The problem is, the banks need their customers to come into their branches for money-making products like credit cards and loans, while also filling the needs of Americans who come in regularly still in order to make deposits or withdraw cash.

Capital One’s new cafe format is set to debut in Boston later this year. Although there are no tellers, there are employees who can answer questions about the bank’s services, and direct customers to the company website. In addition, customers will be able to buy gourmet coffee and enjoy free Wi-Fi.

The cafe format is being piloted by Capital One at various locations around the country, including a few others in Boston. Although unconventional, the cafe-slash-banks may prove profitable. Not only do coffee shops have a 7% annual growth rate, but they are a way for the bank to promote their brand without employing that many tellers.

Other banks are following suit with new programs in order to employ fewer tellers.
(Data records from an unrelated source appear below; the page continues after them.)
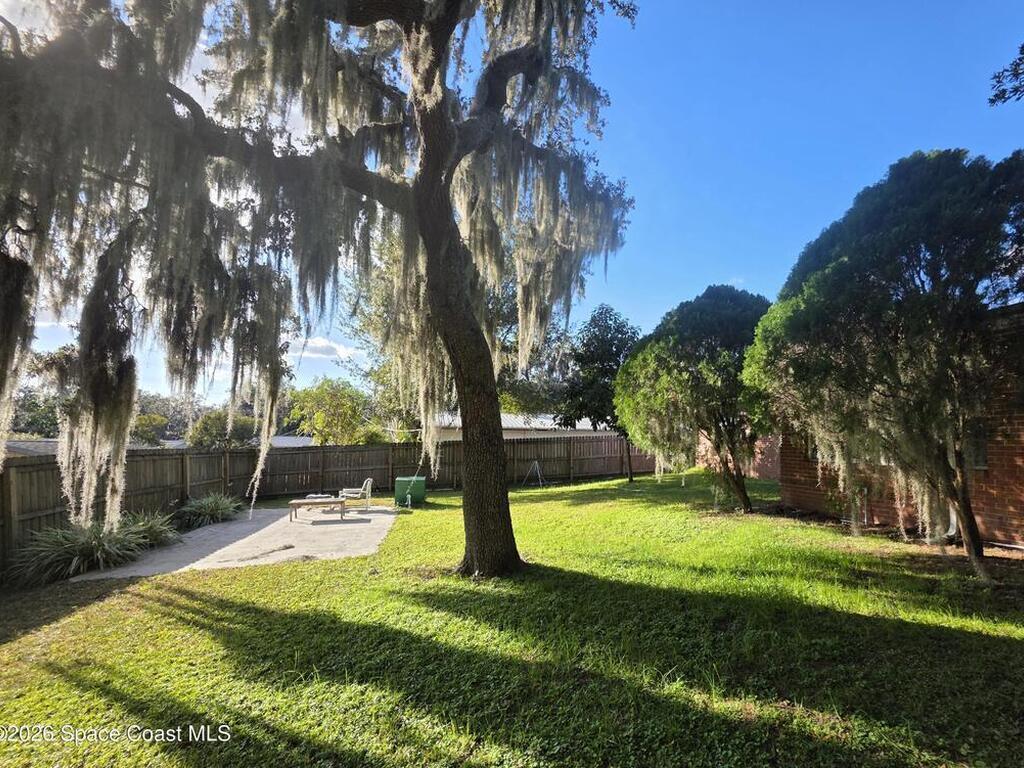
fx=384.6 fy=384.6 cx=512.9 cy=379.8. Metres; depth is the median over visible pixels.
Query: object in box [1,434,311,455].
neighboring house
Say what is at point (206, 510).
ornamental grass
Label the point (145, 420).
tree
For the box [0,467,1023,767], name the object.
lawn
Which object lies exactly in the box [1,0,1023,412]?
sky
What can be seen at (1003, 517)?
brick house
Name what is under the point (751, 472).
brick wall
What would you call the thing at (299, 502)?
patio table
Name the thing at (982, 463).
window
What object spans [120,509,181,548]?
ornamental grass
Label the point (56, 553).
ornamental grass
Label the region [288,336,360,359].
cloud
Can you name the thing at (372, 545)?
concrete patio
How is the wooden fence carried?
on the lawn at (302, 577)
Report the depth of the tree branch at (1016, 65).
4.19 m
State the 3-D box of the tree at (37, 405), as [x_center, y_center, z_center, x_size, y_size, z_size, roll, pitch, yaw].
[-46.681,4.941,37.848,9.721,10.045,10.501,0,-4,-7]
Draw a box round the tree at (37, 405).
[8,385,61,438]
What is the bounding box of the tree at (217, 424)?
[187,409,257,448]
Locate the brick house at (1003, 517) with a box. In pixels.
[768,300,1023,546]
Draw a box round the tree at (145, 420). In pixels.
[130,413,168,445]
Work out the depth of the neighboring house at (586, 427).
24.75 m
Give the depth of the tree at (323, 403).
22.01 m
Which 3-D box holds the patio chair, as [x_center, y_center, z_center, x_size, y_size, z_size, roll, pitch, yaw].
[-4.651,3.374,11.417,0.806,0.985,0.749,-1,-4,8]
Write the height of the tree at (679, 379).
5.776 m
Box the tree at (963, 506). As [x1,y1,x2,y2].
[741,150,1023,582]
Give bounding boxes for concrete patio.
[67,502,399,579]
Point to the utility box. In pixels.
(403, 482)
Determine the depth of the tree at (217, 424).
22.25 m
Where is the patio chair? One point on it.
(344, 493)
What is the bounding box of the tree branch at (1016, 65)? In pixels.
[988,42,1023,106]
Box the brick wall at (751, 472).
[695,434,781,480]
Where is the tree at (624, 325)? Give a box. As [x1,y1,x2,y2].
[560,303,641,482]
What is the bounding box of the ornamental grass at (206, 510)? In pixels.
[175,492,244,527]
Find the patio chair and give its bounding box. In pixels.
[338,477,372,511]
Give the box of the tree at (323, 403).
[285,378,379,446]
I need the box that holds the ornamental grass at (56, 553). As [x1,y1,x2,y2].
[7,516,162,585]
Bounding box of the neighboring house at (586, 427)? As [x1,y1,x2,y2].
[429,411,613,440]
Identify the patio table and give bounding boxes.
[288,496,347,521]
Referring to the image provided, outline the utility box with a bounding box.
[394,476,425,506]
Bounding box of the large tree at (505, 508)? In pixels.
[0,0,640,577]
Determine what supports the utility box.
on the lawn at (302, 577)
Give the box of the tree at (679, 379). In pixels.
[611,285,772,512]
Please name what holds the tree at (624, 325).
on the lawn at (302, 577)
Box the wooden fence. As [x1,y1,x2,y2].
[0,431,656,568]
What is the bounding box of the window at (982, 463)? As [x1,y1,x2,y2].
[963,420,988,468]

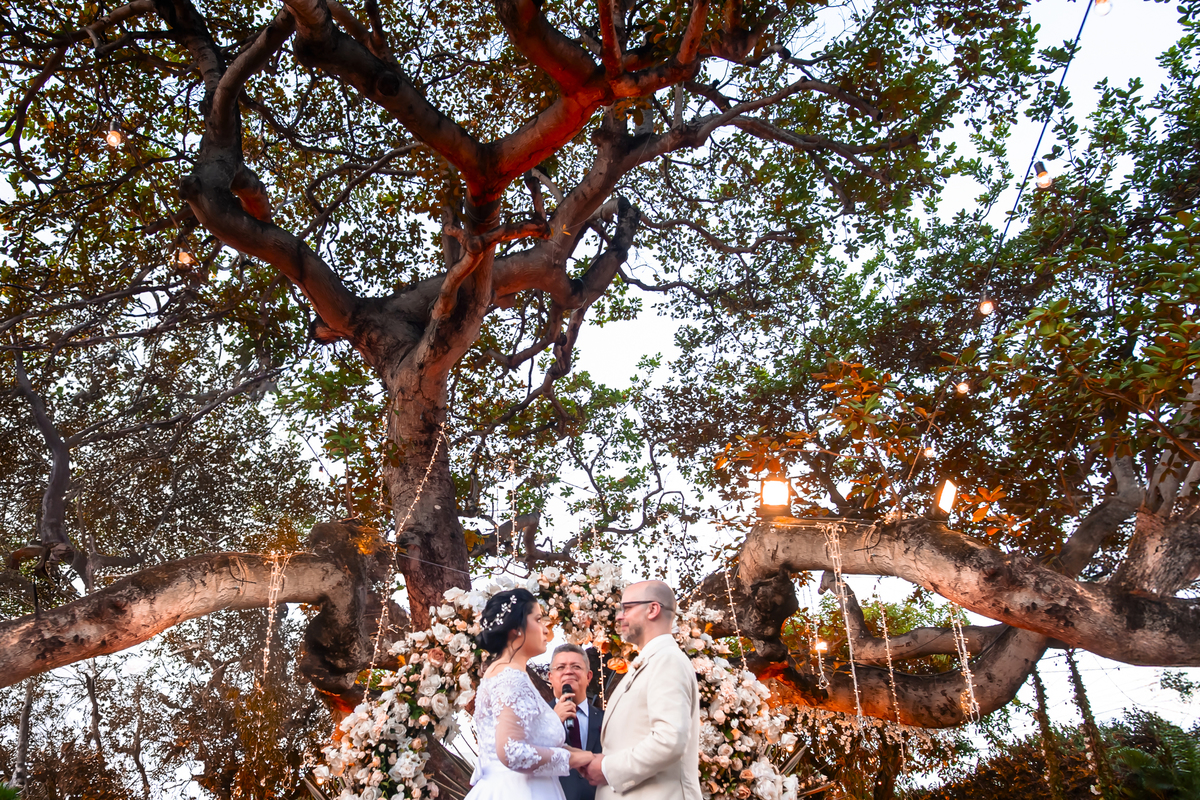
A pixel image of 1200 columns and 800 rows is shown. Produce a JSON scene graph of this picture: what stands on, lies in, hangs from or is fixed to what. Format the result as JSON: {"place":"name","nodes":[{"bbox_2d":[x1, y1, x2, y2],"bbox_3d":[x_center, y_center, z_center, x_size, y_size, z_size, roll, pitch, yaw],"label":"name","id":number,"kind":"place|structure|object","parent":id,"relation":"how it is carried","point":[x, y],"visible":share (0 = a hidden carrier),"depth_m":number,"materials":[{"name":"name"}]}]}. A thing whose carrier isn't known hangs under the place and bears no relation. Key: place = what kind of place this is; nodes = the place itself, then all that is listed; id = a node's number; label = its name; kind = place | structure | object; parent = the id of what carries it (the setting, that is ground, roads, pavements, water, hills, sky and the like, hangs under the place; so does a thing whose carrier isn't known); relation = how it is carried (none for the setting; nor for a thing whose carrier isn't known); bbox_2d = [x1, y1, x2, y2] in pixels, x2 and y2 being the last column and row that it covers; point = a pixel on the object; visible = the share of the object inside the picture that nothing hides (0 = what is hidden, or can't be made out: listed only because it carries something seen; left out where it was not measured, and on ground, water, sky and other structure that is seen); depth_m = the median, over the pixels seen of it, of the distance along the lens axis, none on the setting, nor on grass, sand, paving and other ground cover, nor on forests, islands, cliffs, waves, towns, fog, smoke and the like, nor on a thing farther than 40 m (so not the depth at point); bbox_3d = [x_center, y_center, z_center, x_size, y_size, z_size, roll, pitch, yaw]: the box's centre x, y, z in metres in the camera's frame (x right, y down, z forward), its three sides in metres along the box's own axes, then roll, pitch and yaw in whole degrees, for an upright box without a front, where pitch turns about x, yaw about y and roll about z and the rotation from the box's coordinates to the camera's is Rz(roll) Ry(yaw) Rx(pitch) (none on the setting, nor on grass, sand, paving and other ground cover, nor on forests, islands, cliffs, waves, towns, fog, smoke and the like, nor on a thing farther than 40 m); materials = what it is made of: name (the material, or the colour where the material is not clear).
{"place":"outdoors","nodes":[
{"label":"outdoors","id":0,"kind":"place"},
{"bbox_2d":[105,125,123,148],"bbox_3d":[-2.258,-1.856,5.319,0.083,0.203,0.084,0,-19,-1],"label":"light bulb","id":1,"kind":"object","parent":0,"point":[113,141],"visible":0.72,"depth_m":5.28,"materials":[{"name":"glass"}]},
{"bbox_2d":[175,247,193,267],"bbox_3d":[-2.155,-1.378,6.046,0.098,0.175,0.100,-13,-23,34],"label":"light bulb","id":2,"kind":"object","parent":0,"point":[181,255],"visible":0.57,"depth_m":6.01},
{"bbox_2d":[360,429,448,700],"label":"string light","id":3,"kind":"object","parent":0,"point":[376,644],"visible":0.82,"depth_m":6.09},
{"bbox_2d":[7,0,1199,781],"label":"sky","id":4,"kind":"structure","parent":0,"point":[604,353],"materials":[{"name":"white"}]},
{"bbox_2d":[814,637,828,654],"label":"light bulb","id":5,"kind":"object","parent":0,"point":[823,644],"visible":0.68,"depth_m":7.26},
{"label":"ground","id":6,"kind":"structure","parent":0},
{"bbox_2d":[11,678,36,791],"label":"tree trunk","id":7,"kind":"object","parent":6,"relation":"on","point":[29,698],"visible":0.64,"materials":[{"name":"wood"}]},
{"bbox_2d":[459,587,583,799],"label":"woman","id":8,"kind":"object","parent":6,"relation":"on","point":[529,749],"visible":0.97,"depth_m":3.67},
{"bbox_2d":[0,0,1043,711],"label":"tree","id":9,"kind":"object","parent":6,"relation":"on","point":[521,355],"visible":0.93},
{"bbox_2d":[261,551,293,678],"bbox_3d":[-1.680,0.866,6.186,0.190,0.998,0.154,0,-19,-1],"label":"string light","id":10,"kind":"object","parent":9,"relation":"hanging from","point":[271,621],"visible":0.8,"depth_m":6.21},
{"bbox_2d":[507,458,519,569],"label":"string light","id":11,"kind":"object","parent":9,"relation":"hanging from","point":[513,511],"visible":0.87,"depth_m":7.14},
{"bbox_2d":[311,567,803,799],"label":"flower arch","id":12,"kind":"object","parent":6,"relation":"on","point":[754,789],"visible":0.7,"depth_m":5.35,"materials":[{"name":"white plant"}]},
{"bbox_2d":[543,644,604,797],"bbox_3d":[0.090,1.468,4.828,0.525,1.434,0.676,0,-19,-1],"label":"man","id":13,"kind":"object","parent":6,"relation":"on","point":[569,658],"visible":0.62,"depth_m":4.92},
{"bbox_2d":[559,681,581,746],"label":"microphone","id":14,"kind":"object","parent":13,"relation":"in","point":[571,728],"visible":0.7,"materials":[{"name":"black"}]},
{"bbox_2d":[576,578,704,799],"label":"man","id":15,"kind":"object","parent":6,"relation":"on","point":[651,705],"visible":0.98,"depth_m":3.81},
{"bbox_2d":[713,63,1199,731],"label":"tree","id":16,"kind":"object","parent":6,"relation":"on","point":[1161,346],"visible":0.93,"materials":[{"name":"green plant"}]},
{"bbox_2d":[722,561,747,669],"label":"string light","id":17,"kind":"object","parent":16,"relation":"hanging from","point":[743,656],"visible":0.81,"depth_m":7.12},
{"bbox_2d":[759,476,791,513],"bbox_3d":[1.378,0.047,6.256,0.198,0.230,0.206,0,-19,-1],"label":"floodlight","id":18,"kind":"object","parent":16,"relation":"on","point":[776,486],"visible":0.95,"depth_m":6.22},
{"bbox_2d":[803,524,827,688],"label":"string light","id":19,"kind":"object","parent":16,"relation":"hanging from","point":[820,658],"visible":0.94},
{"bbox_2d":[826,521,864,730],"bbox_3d":[1.791,0.823,6.201,0.182,1.289,0.147,0,-19,-1],"label":"string light","id":20,"kind":"object","parent":16,"relation":"hanging from","point":[851,656],"visible":0.94,"depth_m":6.19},
{"bbox_2d":[875,595,903,737],"bbox_3d":[2.412,1.237,7.285,0.092,1.130,0.098,0,-19,-1],"label":"string light","id":21,"kind":"object","parent":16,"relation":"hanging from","point":[891,672],"visible":0.93,"depth_m":7.25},
{"bbox_2d":[932,477,956,517],"bbox_3d":[2.287,0.065,5.927,0.148,0.234,0.164,0,-19,-1],"label":"floodlight","id":22,"kind":"object","parent":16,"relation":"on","point":[947,493],"visible":0.91,"depth_m":5.90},
{"bbox_2d":[948,603,976,721],"bbox_3d":[2.682,1.022,6.693,0.102,1.024,0.100,0,-19,-1],"label":"string light","id":23,"kind":"object","parent":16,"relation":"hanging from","point":[971,686],"visible":0.85,"depth_m":6.65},
{"bbox_2d":[904,1,1102,502],"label":"string light","id":24,"kind":"object","parent":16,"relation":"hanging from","point":[1081,29],"visible":0.87,"depth_m":5.55,"materials":[{"name":"plastic"}]},
{"bbox_2d":[922,444,936,458],"bbox_3d":[2.409,-0.255,6.488,0.084,0.145,0.085,0,-19,-1],"label":"light bulb","id":25,"kind":"object","parent":24,"relation":"hanging from","point":[928,451],"visible":0.69,"depth_m":6.45,"materials":[{"name":"glass"}]},
{"bbox_2d":[956,380,969,395],"bbox_3d":[2.507,-0.631,6.209,0.081,0.143,0.082,0,-19,-1],"label":"light bulb","id":26,"kind":"object","parent":24,"relation":"hanging from","point":[961,386],"visible":0.67,"depth_m":6.17,"materials":[{"name":"glass"}]},
{"bbox_2d":[979,297,994,316],"bbox_3d":[2.522,-1.083,5.909,0.083,0.184,0.085,-15,-23,36],"label":"light bulb","id":27,"kind":"object","parent":24,"relation":"hanging from","point":[985,306],"visible":0.78,"depth_m":5.87,"materials":[{"name":"glass"}]},
{"bbox_2d":[1033,159,1052,189],"bbox_3d":[2.317,-1.473,4.802,0.083,0.164,0.083,0,-19,-1],"label":"light bulb","id":28,"kind":"object","parent":24,"relation":"hanging from","point":[1041,178],"visible":0.8,"depth_m":4.78,"materials":[{"name":"glass"}]},
{"bbox_2d":[1093,0,1112,15],"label":"light bulb","id":29,"kind":"object","parent":24,"relation":"hanging from","point":[1100,3],"visible":0.85,"depth_m":4.30,"materials":[{"name":"clear glass"}]},
{"bbox_2d":[1029,654,1066,799],"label":"vine","id":30,"kind":"object","parent":6,"relation":"on","point":[1041,703],"visible":0.69,"depth_m":11.33,"materials":[{"name":"plant"}]},
{"bbox_2d":[1065,649,1115,799],"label":"vine","id":31,"kind":"object","parent":6,"relation":"on","point":[1081,693],"visible":0.7,"depth_m":10.42,"materials":[{"name":"plant"}]},
{"bbox_2d":[1100,711,1199,797],"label":"shrub","id":32,"kind":"object","parent":6,"relation":"on","point":[1163,780],"visible":0.85,"depth_m":10.82,"materials":[{"name":"green plant"}]}
]}

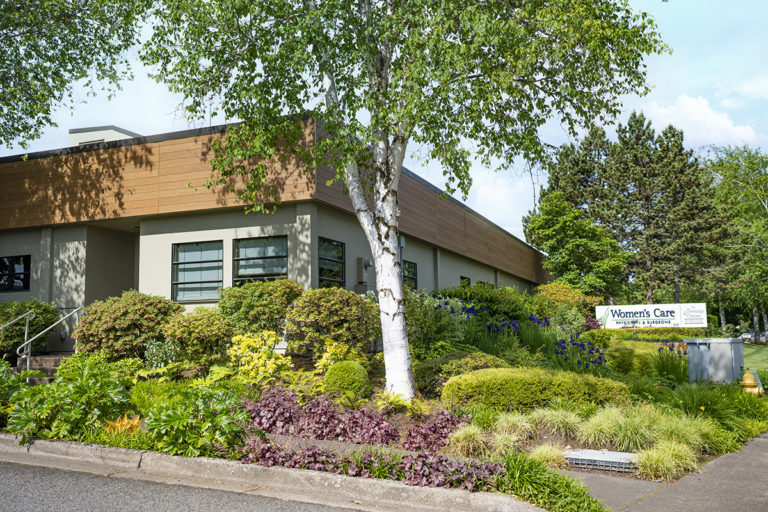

For example, Bank of America is investing in high-tech ATMs. U.S. banks operated 94,725 branches last year, the lowest number since 2005, according to the Federal Deposit Insurance Corp.

Despite cost-cutting measures, many branches remain unprofitable, says consulting firm Simon-Kucher and Partners. But converting branches into sales centers will be no easy task. In some cases, the changes risk turning off customers.

Grace Raymond was frustrated after she stopped by a Bank of America in Ocala, FL, to pay off her mortgage and encountered a “lobby full of customers” and no one to help clarify whether she needed to go to a financial adviser or a teller. After a long wait for a financial adviser, Ms. Raymond learned that she could have just gone to a teller, she said.

“One thing we hear from customers: ’If you change the inside, fine. But don’t mess up the drive-through,’” said Todd Barnhart, head of retail distribution at PNC. Banks are treading carefully while also trying out new ways to become efficient.